ECLI:NL:CRVB:2017:3907

Centrale Raad van Beroep

Datum uitspraak
8 november 2017
Publicatiedatum
10 november 2017
Zaaknummer
16/2907 ZW
Instantie
Centrale Raad van Beroep
Type
Uitspraak
Procedures
  • Hoger beroep
Vindplaatsen
  • Rechtspraak.nl
AI samenvatting door LexboostAutomatisch gegenereerd

Beoordeling van de geschiktheid voor de functie van wikkelaar in het kader van arbeidsongeschiktheid

In deze zaak heeft appellante, die als supervisor callcenter werkte, hoger beroep ingesteld tegen een uitspraak van de rechtbank Zeeland-West-Brabant. De rechtbank had geoordeeld dat appellante na een ziekmelding op 23 februari 2011 geen recht had op een uitkering op grond van de Wet werk en inkomen naar arbeidsvermogen (Wet WIA) omdat zij per 20 februari 2013 minder dan 35% arbeidsongeschikt was. Appellante meldde zich op 9 september 2014 opnieuw ziek, maar het Uwv concludeerde na medisch en arbeidskundig onderzoek dat zij met haar beperkingen in staat was om verschillende functies, waaronder die van wikkelaar, te vervullen. Het verzoek van appellante om een onafhankelijke medische deskundige te benoemen werd afgewezen.

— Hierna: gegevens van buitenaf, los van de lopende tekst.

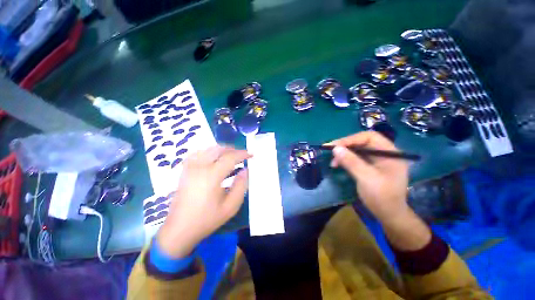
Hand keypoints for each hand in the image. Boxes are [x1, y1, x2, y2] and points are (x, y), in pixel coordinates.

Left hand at [157, 146, 250, 257]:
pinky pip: (198, 153)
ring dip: (222, 150)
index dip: (242, 154)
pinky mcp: (185, 170)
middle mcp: (199, 167)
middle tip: (242, 155)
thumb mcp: (230, 207)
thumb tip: (245, 170)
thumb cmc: (207, 219)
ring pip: (208, 149)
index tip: (251, 154)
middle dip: (233, 150)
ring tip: (231, 156)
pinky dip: (209, 152)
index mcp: (211, 176)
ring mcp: (190, 167)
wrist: (179, 229)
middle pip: (218, 149)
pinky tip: (214, 158)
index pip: (230, 157)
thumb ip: (241, 186)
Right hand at [328, 131, 409, 221]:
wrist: (389, 216)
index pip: (369, 137)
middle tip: (331, 152)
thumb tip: (335, 148)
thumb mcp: (366, 178)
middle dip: (345, 146)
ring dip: (343, 154)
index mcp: (390, 153)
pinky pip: (356, 158)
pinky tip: (338, 164)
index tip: (335, 146)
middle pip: (362, 142)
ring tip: (333, 162)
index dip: (351, 139)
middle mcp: (384, 153)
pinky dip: (345, 160)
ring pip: (357, 150)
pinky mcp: (370, 167)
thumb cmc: (382, 197)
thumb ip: (351, 162)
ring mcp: (376, 160)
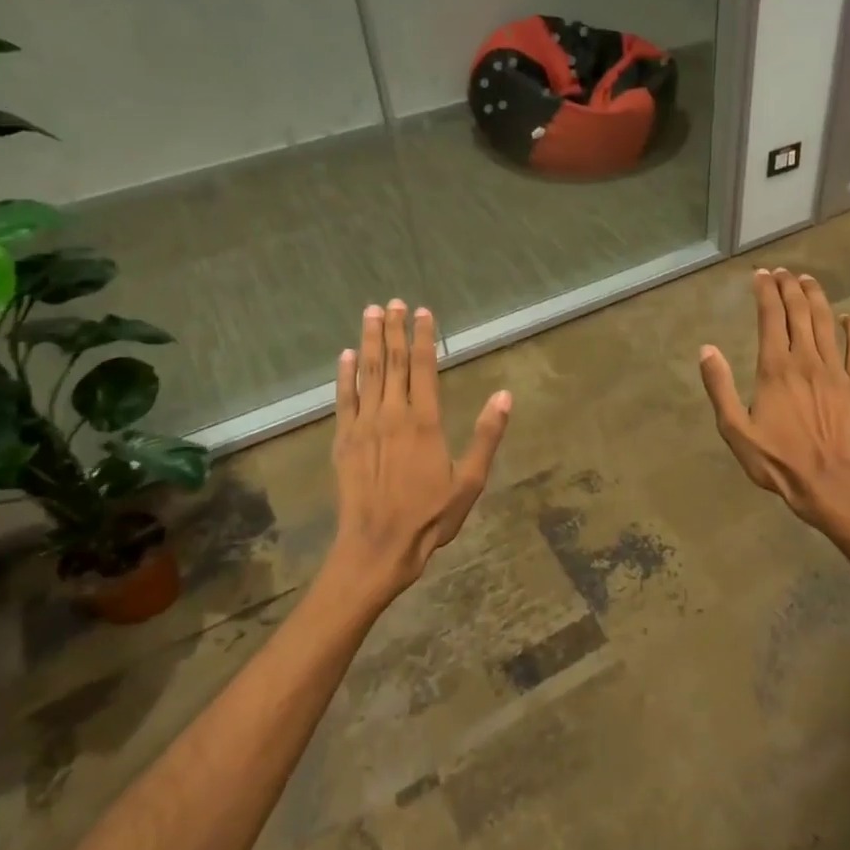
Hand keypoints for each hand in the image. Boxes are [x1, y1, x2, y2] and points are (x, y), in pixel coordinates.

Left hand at [331, 301, 510, 603]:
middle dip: (393, 330)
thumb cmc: (431, 516)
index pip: (423, 368)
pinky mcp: (344, 441)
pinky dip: (345, 376)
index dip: (422, 338)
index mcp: (425, 422)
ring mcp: (364, 426)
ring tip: (370, 314)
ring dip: (368, 342)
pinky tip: (345, 357)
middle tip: (392, 302)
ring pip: (367, 374)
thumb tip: (505, 395)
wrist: (378, 546)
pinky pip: (344, 400)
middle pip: (392, 364)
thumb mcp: (470, 480)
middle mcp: (392, 415)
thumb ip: (486, 435)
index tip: (422, 312)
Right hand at [699, 268, 849, 529]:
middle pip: (799, 312)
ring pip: (826, 323)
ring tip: (808, 280)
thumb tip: (706, 349)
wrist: (828, 484)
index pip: (770, 317)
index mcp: (775, 368)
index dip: (765, 292)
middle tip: (783, 271)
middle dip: (789, 287)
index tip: (761, 274)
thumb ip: (720, 387)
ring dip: (817, 297)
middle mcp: (806, 360)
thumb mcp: (735, 429)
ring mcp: (835, 371)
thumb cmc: (776, 460)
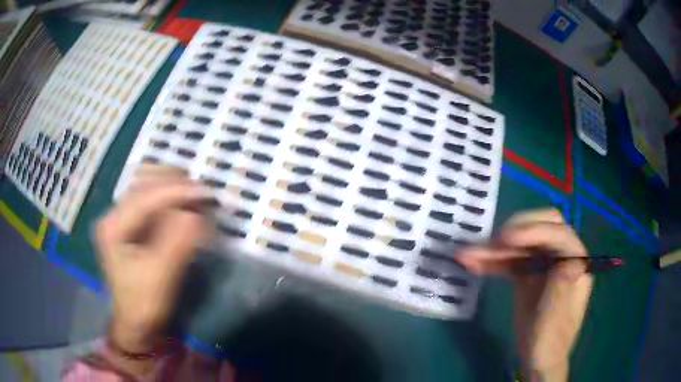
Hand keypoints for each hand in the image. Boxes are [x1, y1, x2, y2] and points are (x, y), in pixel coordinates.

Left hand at [95, 164, 211, 352]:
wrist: (137, 324)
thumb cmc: (144, 304)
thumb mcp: (160, 276)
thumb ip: (177, 243)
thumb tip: (197, 214)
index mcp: (113, 226)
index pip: (145, 197)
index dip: (176, 191)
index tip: (205, 192)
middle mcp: (114, 215)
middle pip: (145, 185)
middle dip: (175, 185)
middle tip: (203, 192)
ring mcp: (123, 219)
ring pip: (150, 190)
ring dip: (175, 190)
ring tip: (198, 196)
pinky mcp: (133, 227)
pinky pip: (154, 204)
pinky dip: (172, 201)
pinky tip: (186, 205)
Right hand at [457, 209, 592, 381]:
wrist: (537, 359)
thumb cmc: (549, 342)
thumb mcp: (554, 320)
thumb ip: (561, 289)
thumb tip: (570, 262)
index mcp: (576, 263)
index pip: (559, 235)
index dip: (535, 231)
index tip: (506, 238)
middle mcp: (561, 256)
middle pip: (542, 227)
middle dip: (517, 230)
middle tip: (492, 241)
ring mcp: (543, 263)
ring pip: (520, 244)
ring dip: (495, 248)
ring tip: (467, 254)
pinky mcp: (527, 273)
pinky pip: (510, 260)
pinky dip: (492, 261)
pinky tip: (473, 263)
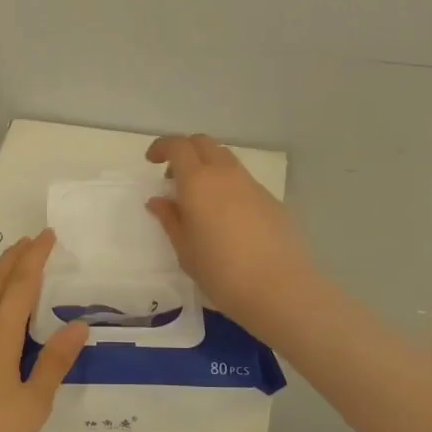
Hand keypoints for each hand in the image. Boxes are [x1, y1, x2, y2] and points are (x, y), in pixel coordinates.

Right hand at [145, 133, 314, 336]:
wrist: (280, 288)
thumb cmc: (222, 273)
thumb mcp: (185, 251)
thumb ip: (171, 220)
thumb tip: (159, 201)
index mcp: (198, 182)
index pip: (178, 146)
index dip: (162, 147)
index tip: (152, 162)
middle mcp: (225, 174)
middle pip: (203, 143)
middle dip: (185, 151)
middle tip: (174, 178)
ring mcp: (252, 184)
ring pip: (225, 159)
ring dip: (207, 166)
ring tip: (200, 199)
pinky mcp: (271, 199)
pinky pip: (242, 180)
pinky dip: (227, 185)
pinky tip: (227, 217)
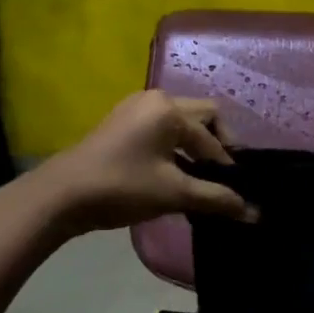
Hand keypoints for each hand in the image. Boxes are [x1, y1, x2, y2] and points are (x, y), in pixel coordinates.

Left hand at [35, 91, 257, 233]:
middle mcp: (156, 99)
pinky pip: (161, 127)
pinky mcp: (121, 123)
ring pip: (180, 122)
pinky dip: (174, 145)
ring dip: (194, 146)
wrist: (60, 196)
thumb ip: (216, 199)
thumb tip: (253, 213)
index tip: (236, 192)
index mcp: (170, 109)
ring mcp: (135, 108)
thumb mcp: (173, 193)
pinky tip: (173, 173)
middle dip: (216, 145)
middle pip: (202, 116)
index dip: (227, 166)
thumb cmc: (122, 187)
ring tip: (199, 178)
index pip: (213, 137)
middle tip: (220, 177)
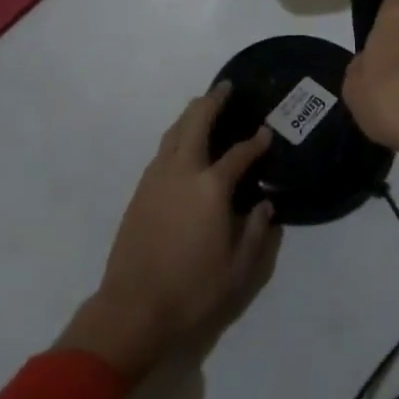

De Centrale Raad van Beroep bevestigde de uitspraak van de rechtbank, waarbij werd overwogen dat het medisch onderzoek zorgvuldig was uitgevoerd en dat de verzekeringsartsen voldoende informatie hadden om tot hun oordeel te komen. Appellante had geen onderbouwing voor haar stelling dat zij een gevaar voor anderen op de werkvloer was. De Raad oordeelde dat het verzoek om benoeming van een onafhankelijke deskundige niet werd gehonoreerd, omdat het medisch onderzoek als juist en zorgvuldig werd beschouwd. De Raad concludeerde dat het hoger beroep niet slaagde en bevestigde de aangevallen uitspraak.

Uitspraak

16/2907 ZW
Centrale Raad van Beroep
Enkelvoudige kamer
Uitspraak op het hoger beroep tegen de uitspraak van de rechtbank Zeeland-West-Brabant van 15 maart 2016, 15/4956 (aangevallen uitspraak)
Partijen:
[Appellante] te [woonplaats] (appellante)
de Raad van bestuur van het Uitvoeringsinstituut werknemersverzekeringen (Uwv)
Datum uitspraak: 8 november 2017
PROCESVERLOOP
Namens appellante heeft C.C.P. Verwoord hoger beroep ingesteld.
Het Uwv heeft een verweerschrift ingediend.
Het onderzoek ter zitting heeft plaatsgevonden op 16 augustus 2017. Namens appellante is verschenen C.C.P. Verwoord. Het Uwv heeft zich laten vertegenwoordigen door V.A. Kali.

OVERWEGINGEN

1.1.
Appellante was werkzaam als supervisor callcenter voor 32 uur per week toen zij zich op 23 februari 2011 ziek meldde. Het Uwv heeft vastgesteld dat appellante na afloop van de voorgeschreven wachttijd met ingang van 20 februari 2013 geen recht heeft op een uitkering op grond van de Wet werk en inkomen naar arbeidsvermogen (Wet WIA) omdat appellante per die datum minder dan 35% arbeidsongeschikt was. Appellante kon met haar beperkingen nog een aantal voor haar passende functies uitoefenen.
1.2.
Appellante heeft zich per 9 september 2014 toegenomen arbeidsongeschikt gemeld. Na medisch en arbeidskundig onderzoek is zij met haar beperkingen in staat geacht de eerder voor haar geselecteerde functies van magazijn, expeditiemedewerker (Sbc-code 111220), machinaal metaalbewerker (Sbc-code 264122) en wikkelaar, samensteller electronische apparatuur (Sbc-code 267050) te vervullen. Bij besluit van 9 februari 2015 is vastgesteld dat appellante per 9 september 2014 geen recht heeft op een uitkering op grond van de Wet WIA, omdat geen sprake is van toegenomen arbeidsongeschiktheid.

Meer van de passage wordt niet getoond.